>>>
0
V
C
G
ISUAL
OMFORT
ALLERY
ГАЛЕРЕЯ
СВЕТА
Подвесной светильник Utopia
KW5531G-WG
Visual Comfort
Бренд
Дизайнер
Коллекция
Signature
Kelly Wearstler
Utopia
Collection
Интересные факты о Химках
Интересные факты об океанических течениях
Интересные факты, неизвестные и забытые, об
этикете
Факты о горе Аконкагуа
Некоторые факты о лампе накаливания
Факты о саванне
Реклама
<<<
WHAT TO DO: The records above need to be retyped exactly.

WRITTEN SOLUTION:
0
V
C
G
ISUAL
OMFORT
ALLERY
ГАЛЕРЕЯ
СВЕТА
Подвесной светильник Utopia
KW5531G-WG
Visual Comfort
Бренд
Дизайнер
Коллекция
Signature
Kelly Wearstler
Utopia
Collection
Интересные факты о Химках
Интересные факты об океанических течениях
Интересные факты, неизвестные и забытые, об
этикете
Факты о горе Аконкагуа
Некоторые факты о лампе накаливания
Факты о саванне
Реклама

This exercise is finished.